This weekend it's back to CDSP Obedience. It's hard to keep all the rules straight in my head. We were practicing yesterday, and my trainer said, "Don't forget, you can talk to him during the heeling in CDSP... USE it!!!" Duh! I forgot!

We also practiced the long stays for AKC Novice. For the first time EVER during the down, he put his tail, down, put his head on his paws and looked totally relaxed! We did it with Dove, my trainer's well known (to him), very reliable Golden next to him, and she wouldn't break a stay if a bomb went off next to her. I think she just gave off such a relaxed vibe that it helped to relax him.
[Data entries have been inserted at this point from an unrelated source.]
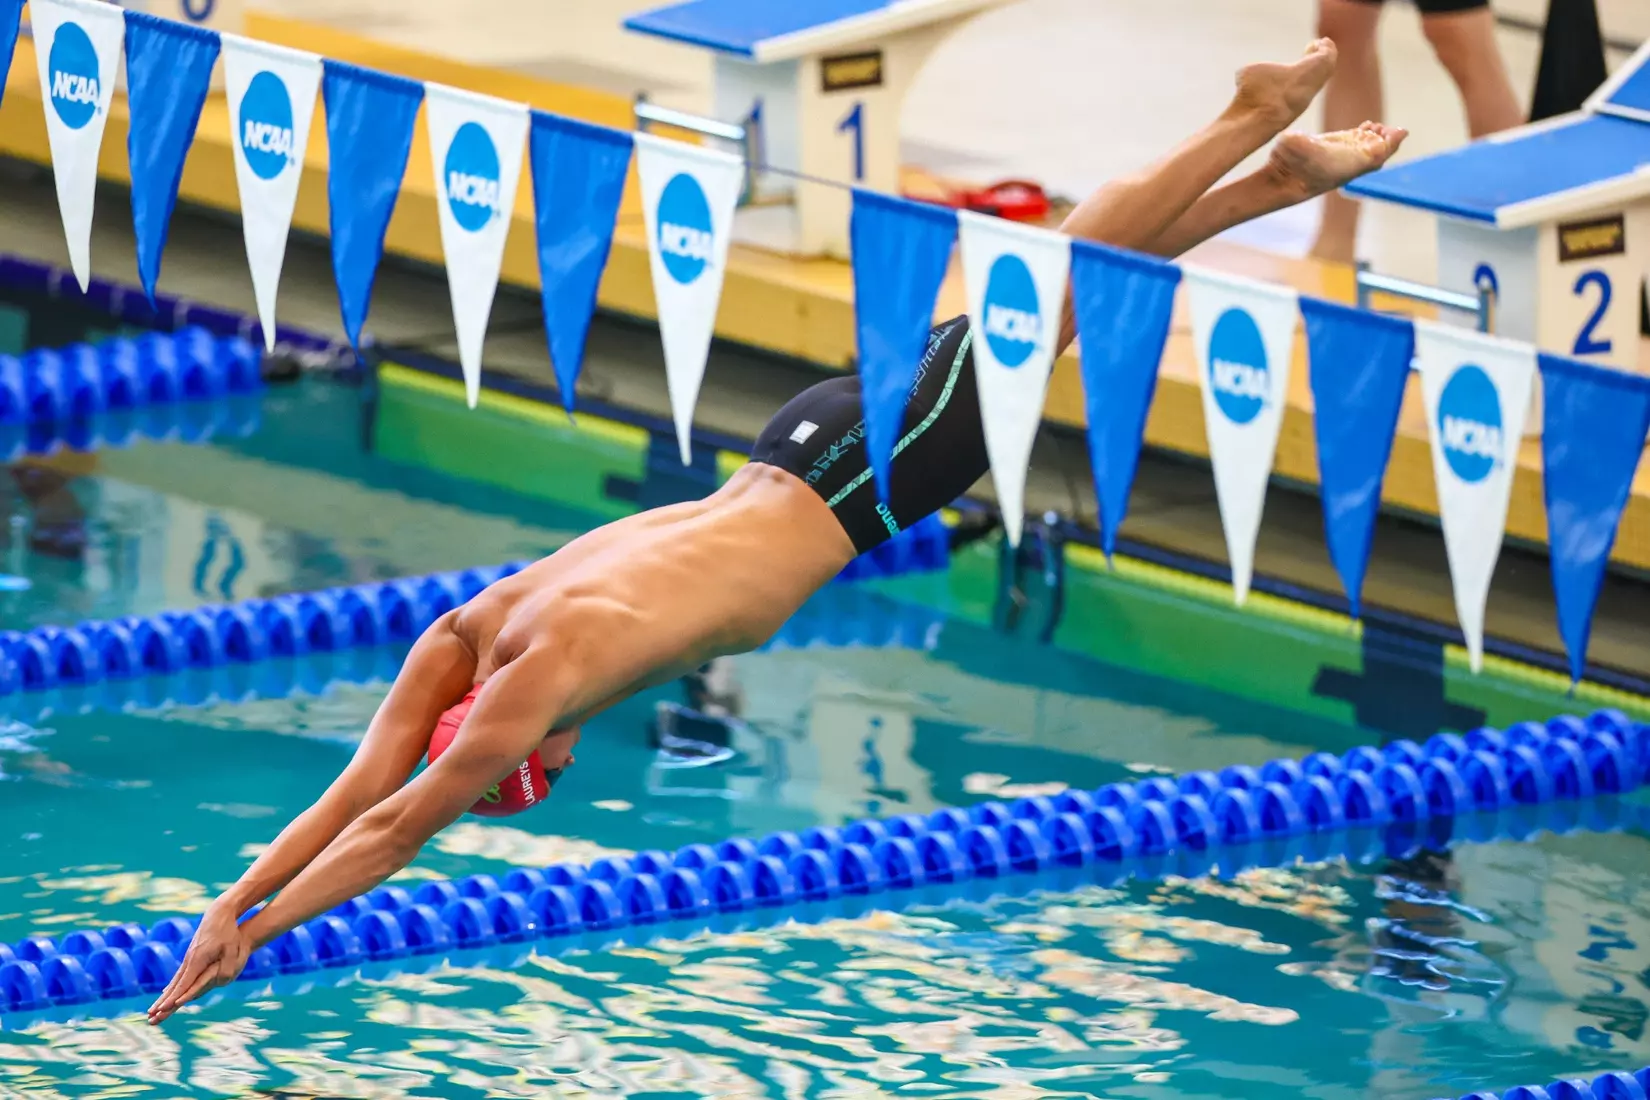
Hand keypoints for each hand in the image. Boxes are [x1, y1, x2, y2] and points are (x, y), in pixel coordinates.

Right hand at [147, 904, 252, 1024]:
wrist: (219, 913)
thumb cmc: (227, 932)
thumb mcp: (232, 949)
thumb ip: (227, 966)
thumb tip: (223, 982)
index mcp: (197, 960)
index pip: (184, 984)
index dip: (173, 998)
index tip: (162, 1010)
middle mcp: (189, 961)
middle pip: (174, 986)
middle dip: (162, 1003)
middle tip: (150, 1017)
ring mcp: (188, 959)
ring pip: (174, 982)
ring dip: (163, 997)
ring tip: (153, 1010)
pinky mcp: (191, 956)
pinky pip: (179, 976)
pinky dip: (171, 987)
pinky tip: (166, 993)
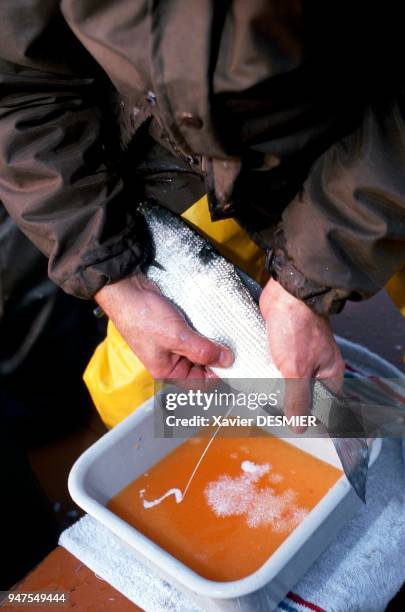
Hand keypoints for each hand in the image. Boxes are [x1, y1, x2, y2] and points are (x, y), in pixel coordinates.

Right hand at [95, 274, 233, 379]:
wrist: (128, 289)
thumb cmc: (143, 317)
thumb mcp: (177, 337)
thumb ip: (203, 351)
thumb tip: (227, 361)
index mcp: (167, 370)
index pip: (199, 382)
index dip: (218, 375)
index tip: (235, 362)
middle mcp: (170, 359)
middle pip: (202, 365)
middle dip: (217, 356)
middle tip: (234, 345)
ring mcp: (172, 342)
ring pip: (200, 348)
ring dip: (212, 341)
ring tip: (225, 333)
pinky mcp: (175, 326)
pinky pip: (195, 333)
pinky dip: (205, 329)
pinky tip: (214, 323)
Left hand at [259, 278, 344, 430]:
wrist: (285, 293)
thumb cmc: (297, 326)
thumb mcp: (297, 369)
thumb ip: (297, 398)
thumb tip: (298, 425)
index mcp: (329, 373)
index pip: (324, 405)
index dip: (310, 417)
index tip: (293, 427)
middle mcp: (317, 365)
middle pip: (304, 393)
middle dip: (288, 403)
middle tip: (270, 415)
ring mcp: (300, 354)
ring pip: (287, 379)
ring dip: (274, 387)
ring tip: (258, 400)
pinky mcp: (283, 345)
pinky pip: (276, 365)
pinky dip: (266, 371)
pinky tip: (254, 380)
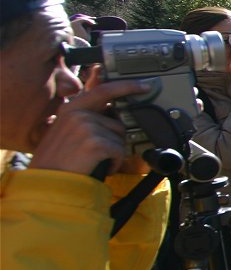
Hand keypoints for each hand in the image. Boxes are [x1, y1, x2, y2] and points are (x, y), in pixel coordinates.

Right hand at [29, 71, 153, 175]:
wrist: (47, 183)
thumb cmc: (59, 161)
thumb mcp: (67, 132)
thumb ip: (86, 118)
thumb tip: (112, 111)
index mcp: (71, 108)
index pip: (104, 90)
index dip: (127, 86)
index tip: (144, 86)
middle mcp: (78, 113)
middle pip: (117, 123)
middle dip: (115, 141)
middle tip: (100, 154)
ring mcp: (85, 126)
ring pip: (120, 138)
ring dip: (113, 154)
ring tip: (95, 161)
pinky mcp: (94, 142)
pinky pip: (119, 151)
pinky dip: (114, 163)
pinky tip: (101, 168)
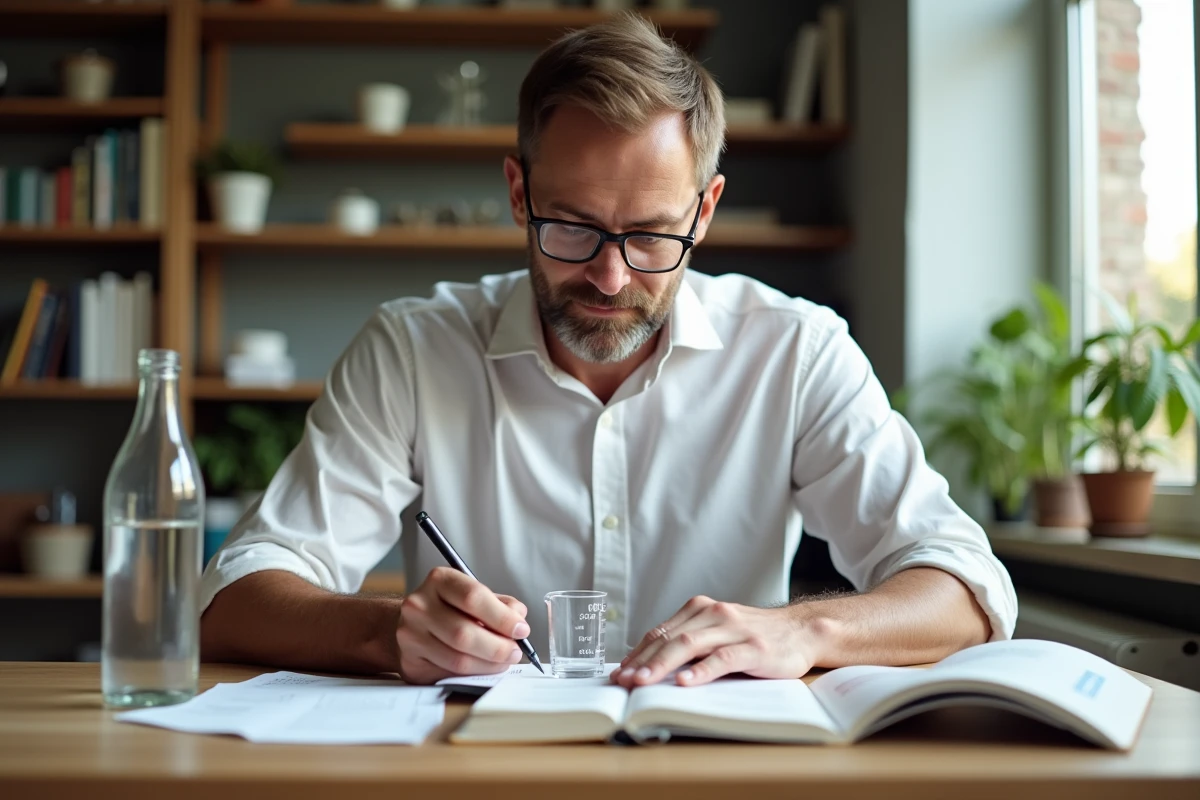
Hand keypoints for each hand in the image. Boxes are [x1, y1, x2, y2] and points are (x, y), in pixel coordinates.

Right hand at [395, 566, 529, 684]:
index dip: (502, 617)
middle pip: (464, 633)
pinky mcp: (410, 662)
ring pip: (458, 659)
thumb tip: (518, 617)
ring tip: (503, 661)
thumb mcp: (472, 595)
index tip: (521, 629)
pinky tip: (483, 667)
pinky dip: (473, 673)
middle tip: (515, 652)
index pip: (473, 597)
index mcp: (439, 580)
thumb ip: (498, 604)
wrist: (411, 623)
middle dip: (498, 647)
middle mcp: (419, 605)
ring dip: (489, 664)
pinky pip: (449, 673)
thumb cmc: (448, 608)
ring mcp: (410, 635)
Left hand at [611, 596, 826, 687]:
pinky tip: (685, 682)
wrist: (801, 631)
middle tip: (623, 682)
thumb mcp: (718, 634)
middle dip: (642, 662)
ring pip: (690, 645)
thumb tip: (650, 668)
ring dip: (662, 666)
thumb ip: (690, 644)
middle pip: (669, 638)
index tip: (618, 673)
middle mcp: (714, 614)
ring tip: (643, 683)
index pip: (659, 632)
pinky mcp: (754, 647)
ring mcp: (734, 629)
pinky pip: (723, 658)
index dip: (636, 653)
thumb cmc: (754, 637)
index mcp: (700, 610)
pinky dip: (701, 670)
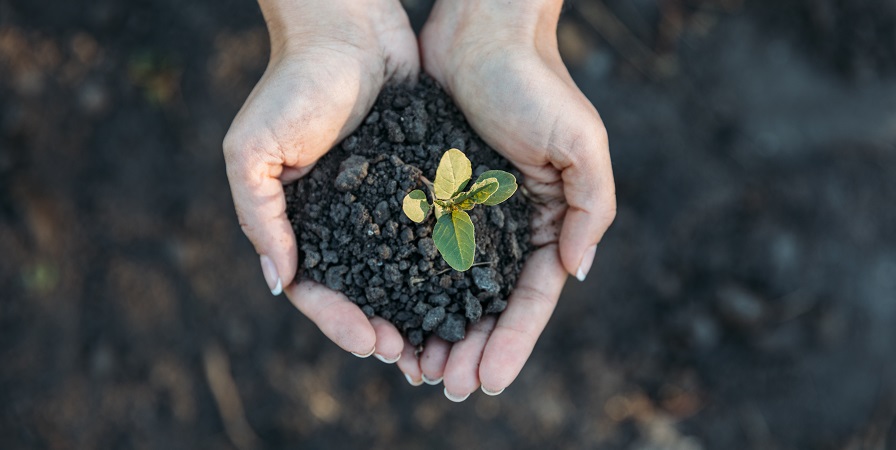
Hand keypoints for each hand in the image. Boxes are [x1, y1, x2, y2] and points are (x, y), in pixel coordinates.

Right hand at [223, 0, 418, 357]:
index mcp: (299, 223)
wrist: (346, 28)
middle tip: (412, 358)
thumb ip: (260, 216)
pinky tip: (467, 289)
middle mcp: (343, 222)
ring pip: (402, 272)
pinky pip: (432, 232)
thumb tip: (279, 283)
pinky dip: (445, 265)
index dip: (340, 322)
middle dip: (384, 328)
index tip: (373, 343)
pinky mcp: (419, 183)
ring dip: (418, 310)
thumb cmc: (292, 85)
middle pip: (363, 292)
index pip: (316, 290)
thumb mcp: (252, 150)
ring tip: (444, 340)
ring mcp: (383, 206)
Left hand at [397, 0, 616, 398]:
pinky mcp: (429, 194)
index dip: (512, 342)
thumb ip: (590, 206)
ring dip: (438, 332)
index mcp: (547, 221)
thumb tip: (577, 271)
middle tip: (447, 388)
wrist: (479, 29)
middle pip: (490, 304)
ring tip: (417, 371)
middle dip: (472, 349)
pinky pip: (416, 251)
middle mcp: (506, 226)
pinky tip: (390, 319)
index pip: (534, 297)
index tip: (489, 381)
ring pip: (450, 289)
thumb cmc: (534, 80)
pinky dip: (407, 289)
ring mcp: (466, 213)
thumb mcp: (580, 141)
Maybe we'll be ready for Novice stays before we both turn grey!ound: (it's only the stays that are keeping us out of Novice now)


----------



## KSC (Aug 6, 2009)

Awww Karen- adorable picture and descriptions of his work - Kodi loves you and loves what you do with him. So obvious - way to go!


----------



## Momo means Peach (Jun 7, 2011)

That photo of Kodi getting the ribbon is terrific! He looks so pleased with himself.


----------



## The Laughing Magpie (Aug 20, 2009)

Kodi will do fine it just takes time to teach the down as the other dogs are so distracting, what is funny to watch is a dog who is so far advanced they have not been in a stayline with their owner standing across from them...they often look shell shocked! Kinda of the "Whats this"?

Because Yogi was reactive we trained with advanced open dogs, only once did he break and lunge at another dog, a huge dog, it just stayed there and looked at it's owener with this "Hey"? look. My trainer got him right away he never breaks the line and he really does not want a correction (we were waiting for this for a long time). Everyone was once where you are and we all got through it and Kodi has been handled so well by you, it will come. We are the ones that worry about the other dogs in the stay line, one good thing is the small dogs line up in order of height first at akc trials.

Maybe after a time you can find a few other advanced dogs to do practice a bigger stay line. I know you both will do great! I'll be thinking about you both this weekend.


----------



## Julie (Feb 8, 2007)

Congrats Karen and Kodi! Love the photo too! hoto::becky:


----------



## lailacoopers (Dec 19, 2012)

Wow I was really amazed while viewing them, they are absolutely amazing! keep it up karen & kodi!


----------



## Eddie (Feb 11, 2012)

*Great work you guys, looking foward to the video.:whoo:*


----------